Neoliberalism has been a significant component of the intersection of the Venn diagram of the Democrat and Republican policies (but obviously more prominently realised by Democrats) for nearly a whole century. It had been ever more hegemonic than that in Europe, to even more disastrous consequences. It tolerates the expansion of major Pan-European economic and political conglomeration whilst otherwise paradoxically claiming that the efforts are all in the best interests of truly distancing Europe from the legacy of Naziism, fascism and communism.
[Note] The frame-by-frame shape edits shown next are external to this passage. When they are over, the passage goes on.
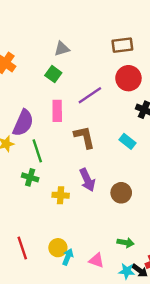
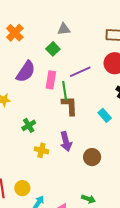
purple semicircle: (23, 123) -> (26, 72), moved
green line: (37, 151) -> (65, 91), moved
green cross: (30, 177) -> (29, 125), moved, turned 32
yellow circle: (58, 248) -> (22, 188), moved

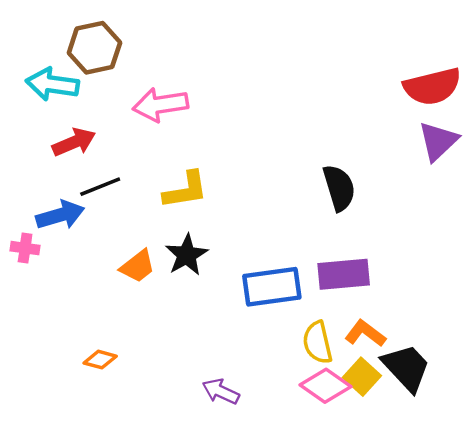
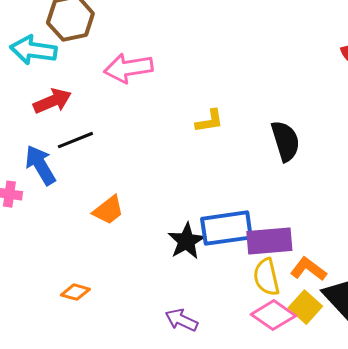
yellow L-shape: (185, 190) -> (209, 121), moved, size x0.7
blue arrow: (60, 215) -> (40, 165), turned -105
black star: (187, 255) -> (186, 241), moved
purple rectangle: (344, 274) -> (269, 241), moved

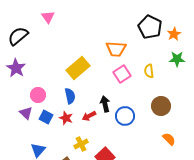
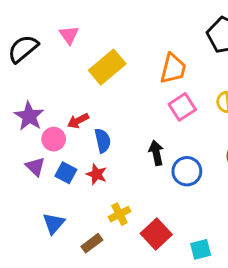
pink triangle: (48, 17) -> (69, 35), moved
orange trapezoid: (116, 49) -> (173, 69), turned -80
purple star: (16, 68) -> (29, 116), moved
yellow rectangle: (78, 68) -> (107, 67), moved
red arrow: (89, 116) -> (78, 121), moved

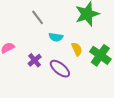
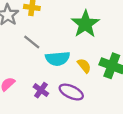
cyan semicircle: (56, 37) -> (58, 59), size x1.5

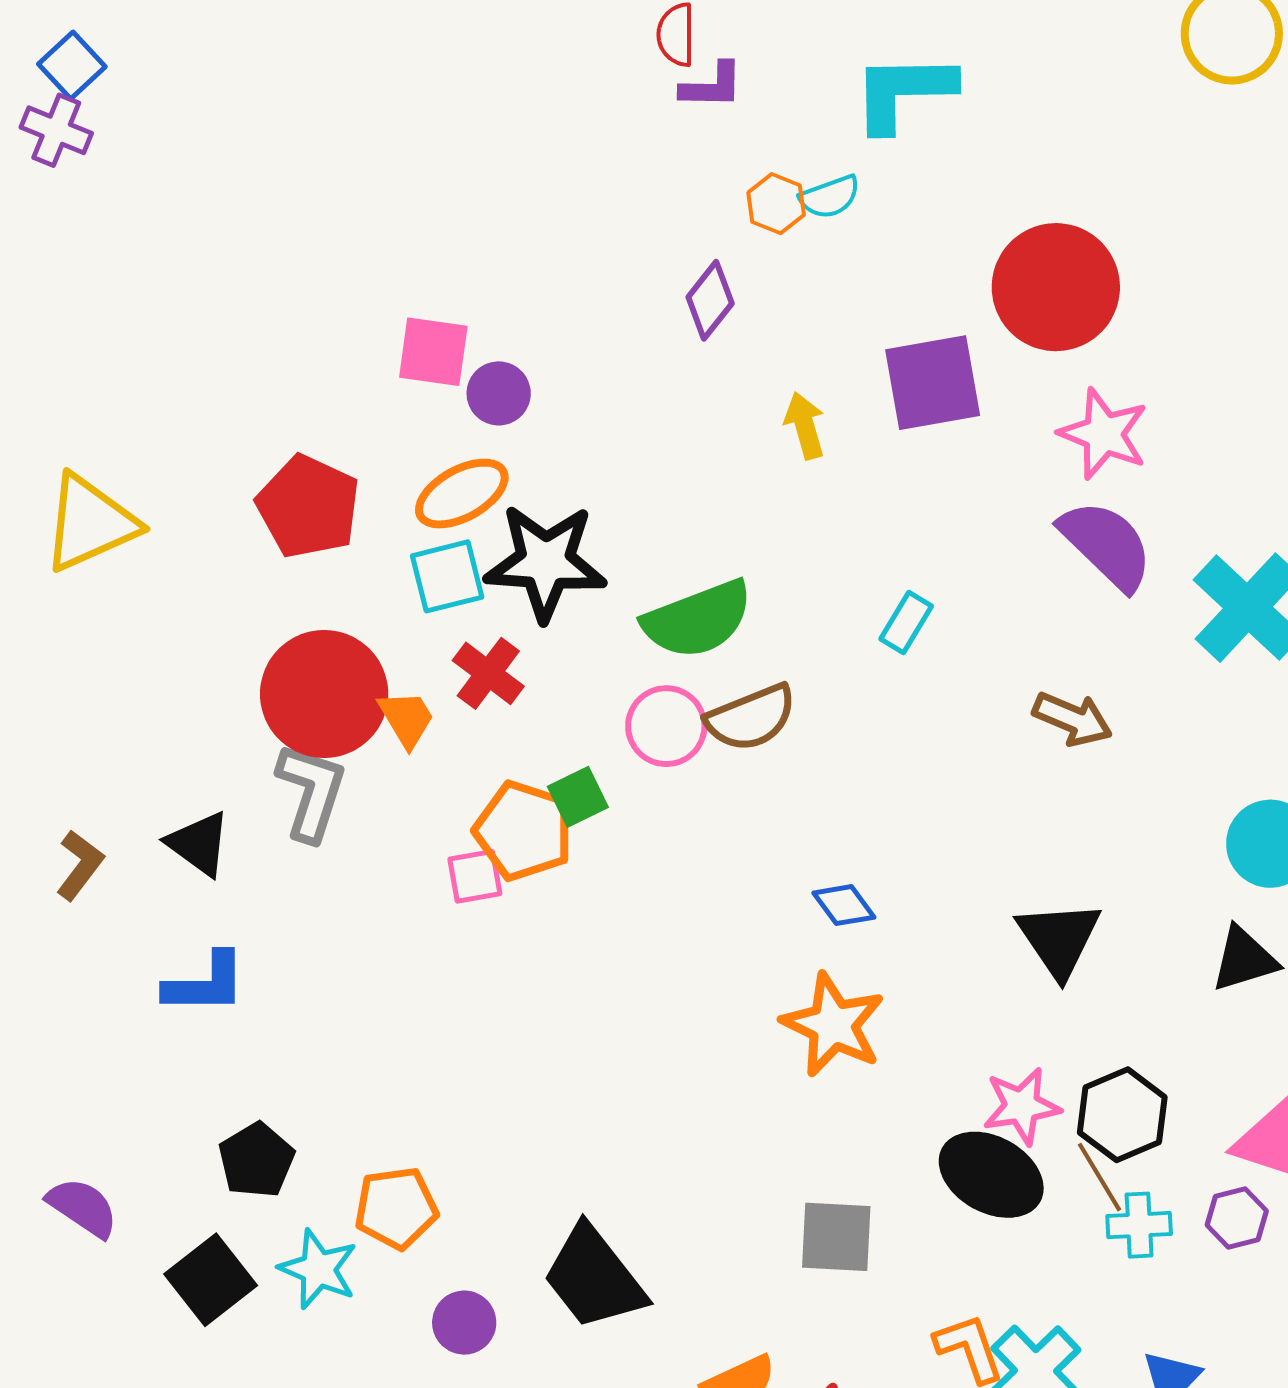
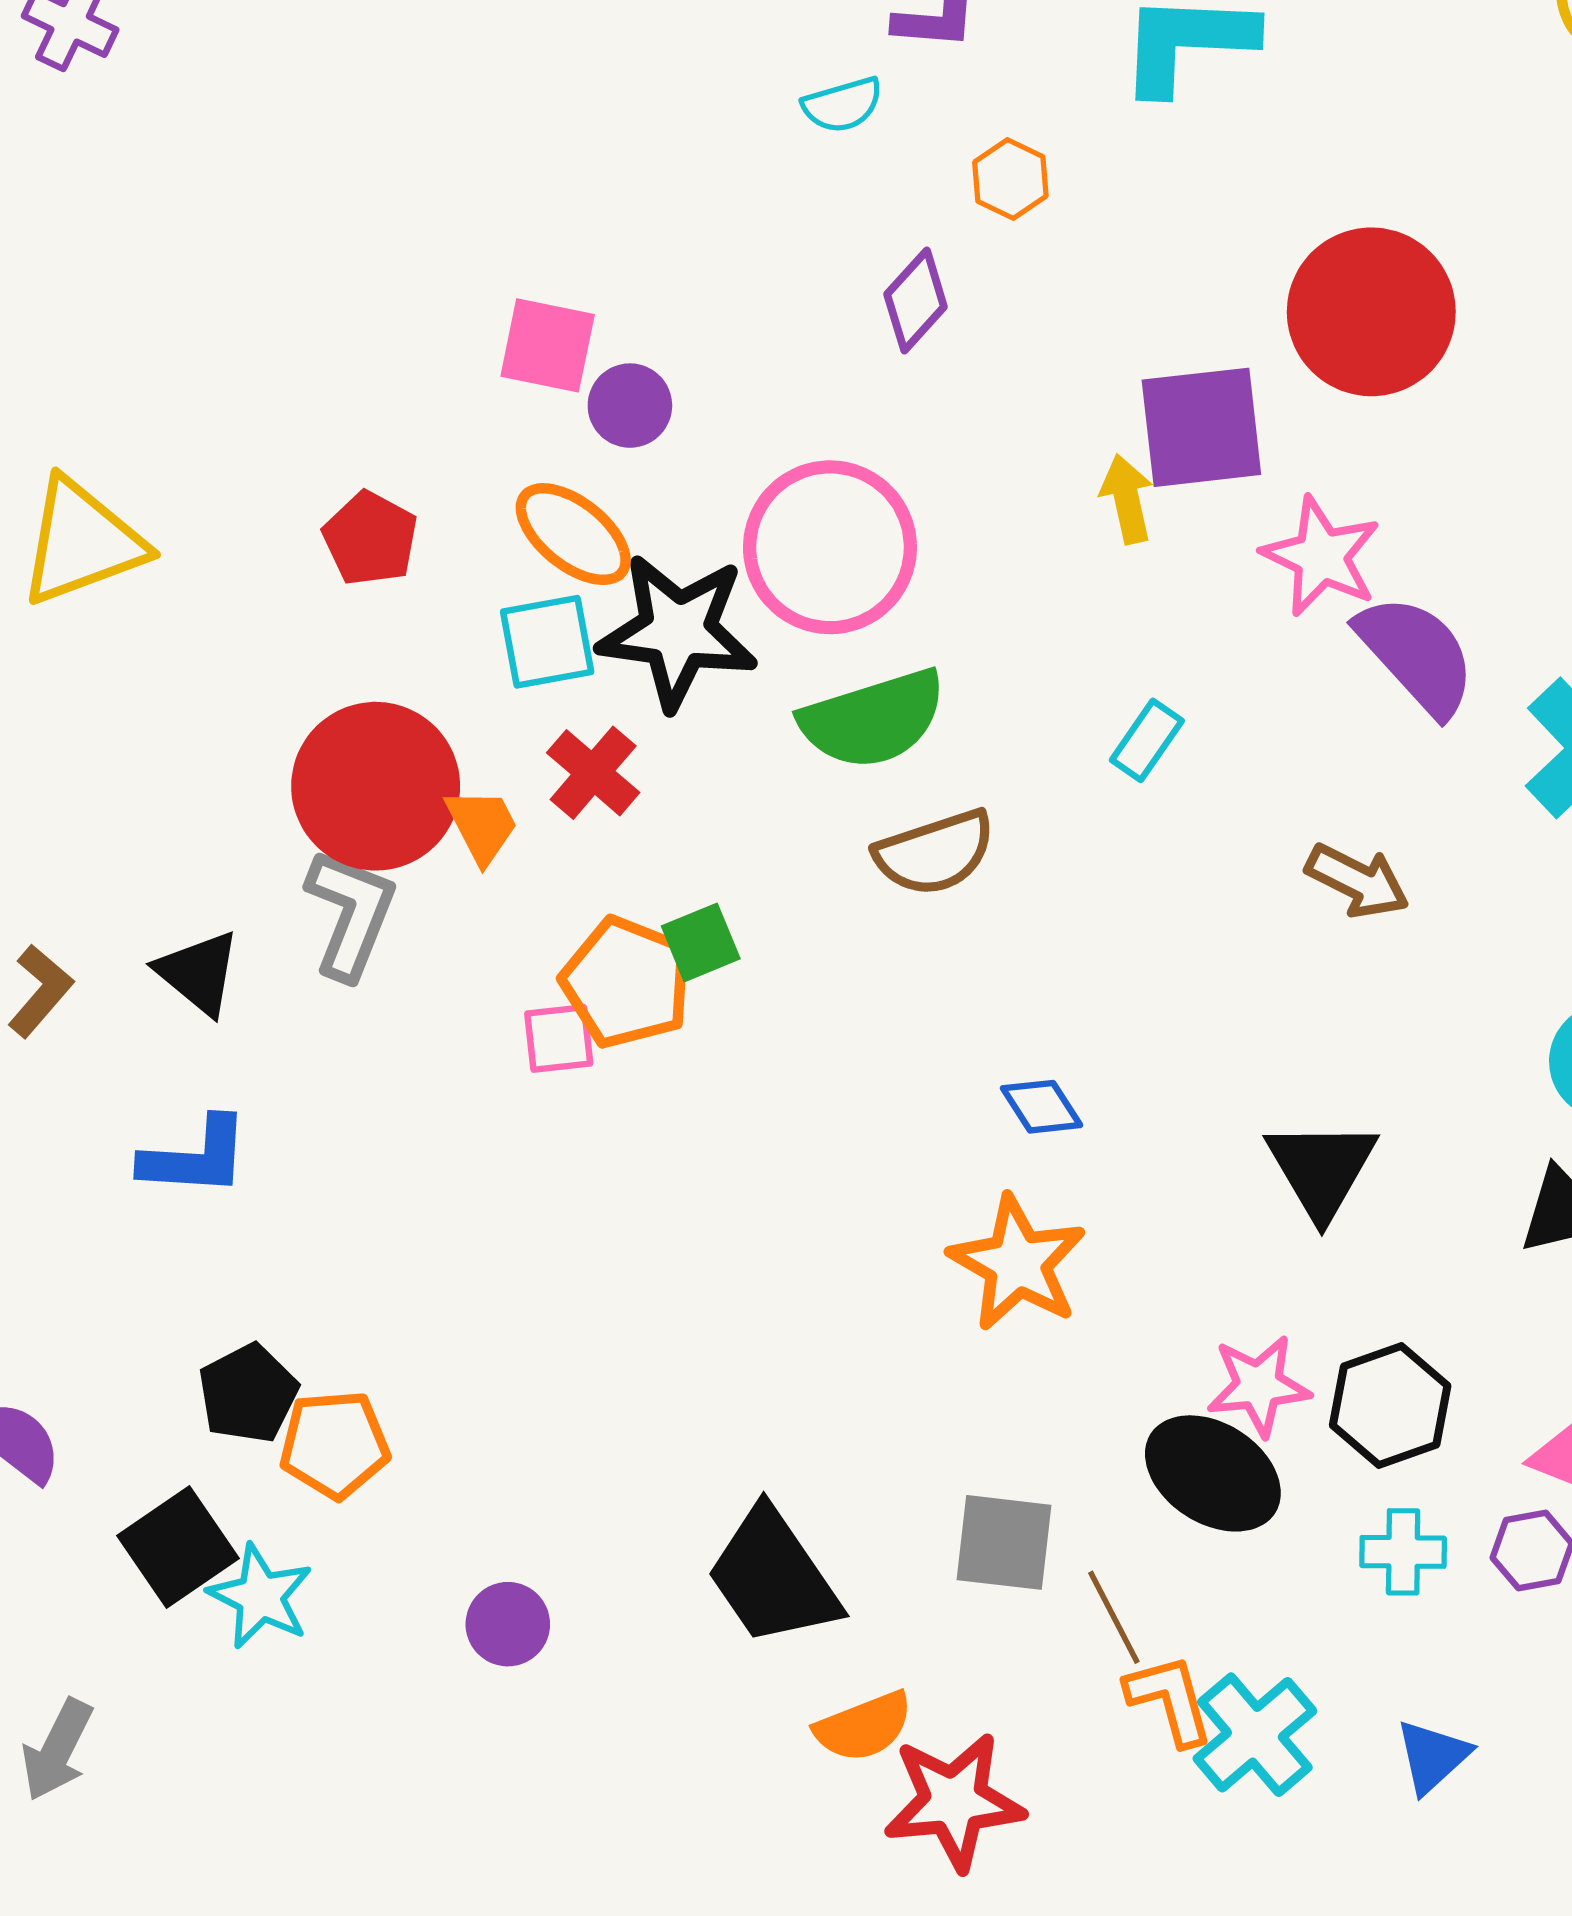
cyan semicircle: (830, 197) -> (843, 105), moved
yellow arrow: (805, 425) -> (1127, 499), moved
pink star: (1104, 434) -> (1321, 556), moved
orange ellipse: (462, 494) -> (573, 534), turned 64
red pentagon: (308, 507) -> (370, 539), size x0.7
pink circle: (666, 726) -> (830, 547), moved, size x1.6
brown line: (1099, 1177) -> (1114, 1617), moved
orange pentagon: (396, 1208) -> (334, 1444), moved
cyan star: (318, 1269) -> (260, 1597), moved
black trapezoid: (594, 1278) -> (773, 1577), moved

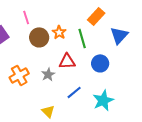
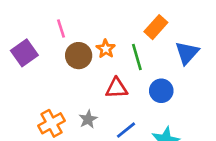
gray star: (48, 74) -> (88, 119), moved
orange cross: (19, 75) -> (51, 123), moved

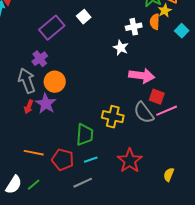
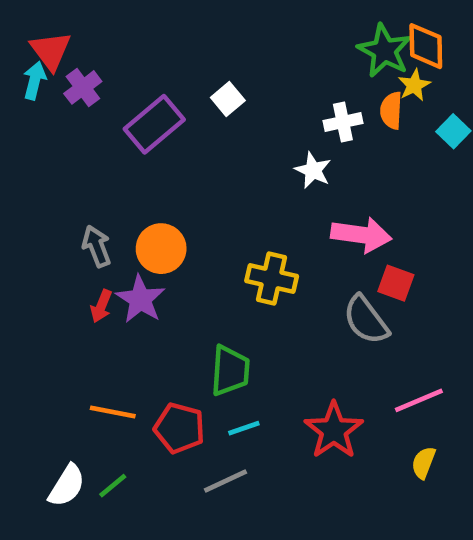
purple cross: (40, 59) -> (83, 87), moved
gray arrow: (27, 81) -> (97, 246), size x0.7
pink line: (167, 111) -> (419, 400), moved
yellow cross: (113, 117) -> (272, 278), moved

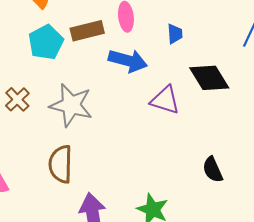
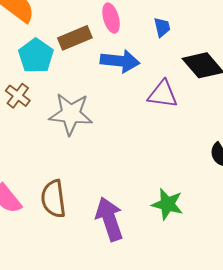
brown cross: (17, 99) -> (18, 96), moved
brown semicircle: (61, 164) -> (53, 199), moved

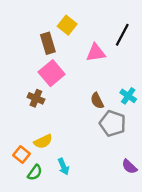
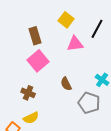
yellow square: (67, 25) -> (66, 20), moved
brown cross: (36, 98) -> (28, 93), moved
brown semicircle: (97, 101) -> (66, 84), moved

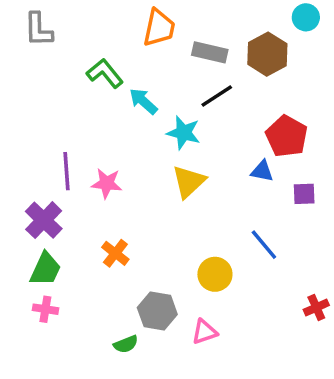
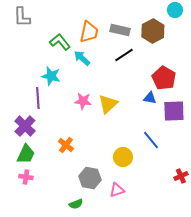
orange trapezoid: (159, 28) -> (89, 32), moved
cyan star: (184, 133) -> (51, 76), moved
pink star: (107, 183) -> (83, 101), moved
purple square: (304, 194) -> (174, 111), size x1.6
green semicircle: (126, 344) -> (76, 204), moved

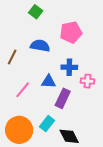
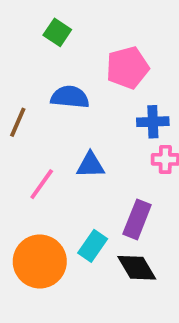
blue cross: (69, 67) -> (153, 122), moved
purple rectangle: (63, 98) -> (137, 219), moved

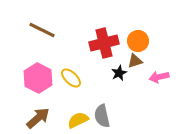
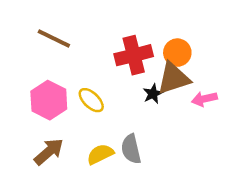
brown triangle: (135, 61) -> (173, 78), size x1.8

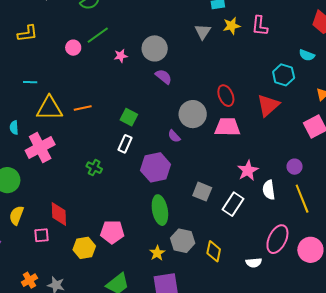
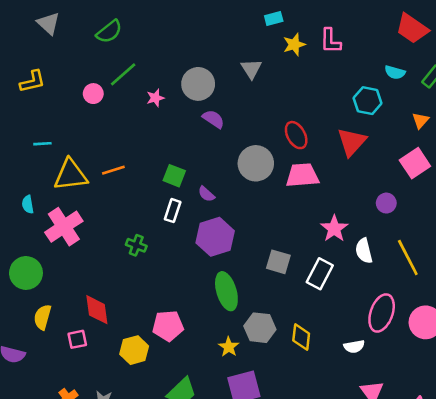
gray triangle: (203, 32) -> (251, 69), moved
purple semicircle: (174, 136) -> (206, 194), moved
purple circle: (295, 167) -> (386, 203), moved

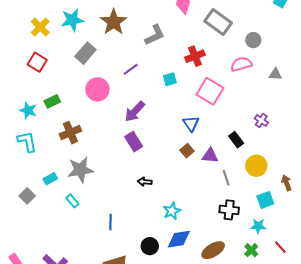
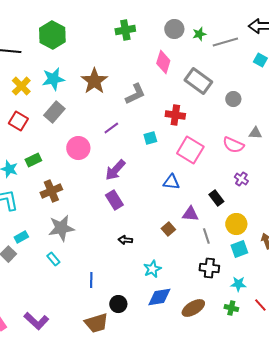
gray rectangle: (85, 53) -> (54, 112), moved
red cross: (195, 56) -> (175, 115), turned 30
pink semicircle: (241, 64) -> (233, 145), moved, turned -140
blue triangle: (191, 124) -> (171, 182), turned -48
brown square: (187, 151) -> (168, 229), moved
cyan rectangle: (50, 179) -> (21, 237), moved
cyan square: (265, 200) -> (239, 249), moved
black circle: (150, 246) -> (118, 304), moved
green cross: (251, 250) -> (231, 308), turned -32

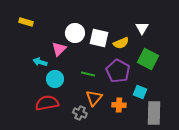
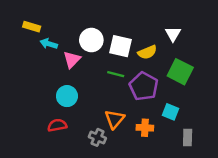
cyan arrow: (40, 62) -> (49, 44), moved
green line: (88, 74) -> (116, 74), moved
red semicircle: (47, 103) -> (57, 125), size x0.7
gray rectangle: (154, 113) -> (188, 137), size x0.6

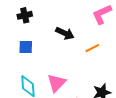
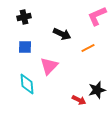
pink triangle: (56, 83) -> (49, 66), moved

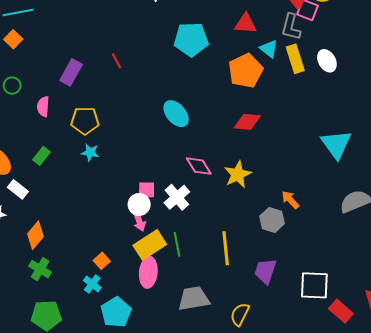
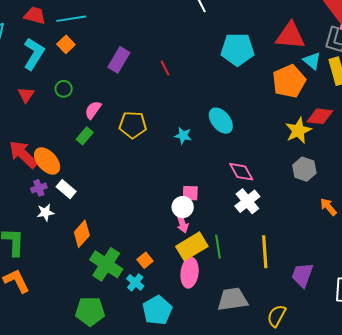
red triangle: (246, 24) -> (290, 36), size x1.4
purple rectangle: (71, 72) -> (119, 60), moved
pink semicircle: (43, 106) -> (93, 110), turned 30
red diamond: (247, 122) -> (320, 116), moved
cyan star: (90, 152) -> (183, 136), moved
green rectangle: (42, 156) -> (85, 136), moved
yellow star: (238, 174) -> (298, 131), moved
white cross: (177, 197) -> (247, 201), moved
gray hexagon: (272, 220) -> (304, 169), moved
green cross: (40, 269) -> (106, 264), moved, size x1.5

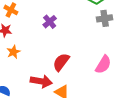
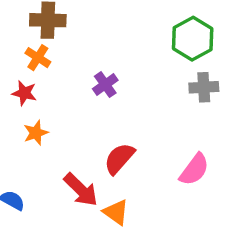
red arrow: (41, 81) -> (81, 190), turned 30

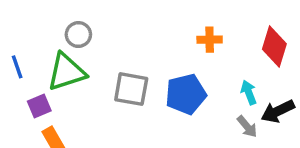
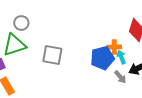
orange cross: (210, 40) -> (114, 47), moved
blue pentagon: (186, 94) -> (102, 58), moved

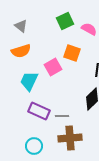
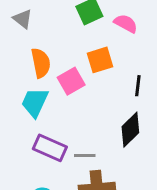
orange semicircle: (21, 51) -> (41, 63), moved, turned -84
orange square: (72, 53) -> (100, 60), turned -36

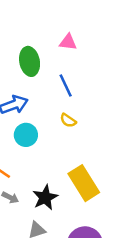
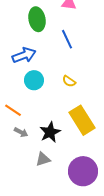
yellow semicircle: (68, 120) -> (69, 81), moved

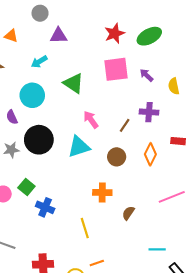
It claims that we must have greater taxation and regulation on environmentally harmful economic activity and expert-informed central command on which new energy sources to invest in, with descent and scepticism propagandised against and quashed, whilst simultaneously promoting its own campaigns of concrete-heavy urbanisation for the plebian masses and other silly “renewable” energy projects (carrying their own far share of awkward environmental damages) beyond the organic immediate demand for them. It claims to stand for freedom of religious observance and freedom of conscience whilst otherwise being incredibly sympathetic to anti-discrimination laws that are very easily conducive to abuses and unjustified lawful discrimination and harassment of those who hold a worldview with the slightest conformity to the traditions and wisdom of the ancients. It claims to stand for good monetary and fiscal policy whilst otherwise tolerating the existence of the Federal Reserves, International Monetary Funds and WorldBanks of the world. It claims to stand in contrast to political and economic collectivism whilst tolerating the United Nations and their great leniency towards the Soviet Union and their infiltration into the institution of the United States that resulted from it, and their leniency towards China – and all manner of other dictatorial hellholes on the planet sitting on their “committees of human rights” – in the twenty-first century.

(Oh, and sole usage of postal balloting in elections is totally fine)

These are not people who believe in maximal utility of liberty for human flourishing. Neither are the malignant outcomes of today a result of or to be laid at the foot of initiatives with the genuine presupposition of maximal liberty in political affairs.

Wherefore by their fruits ye shall know them.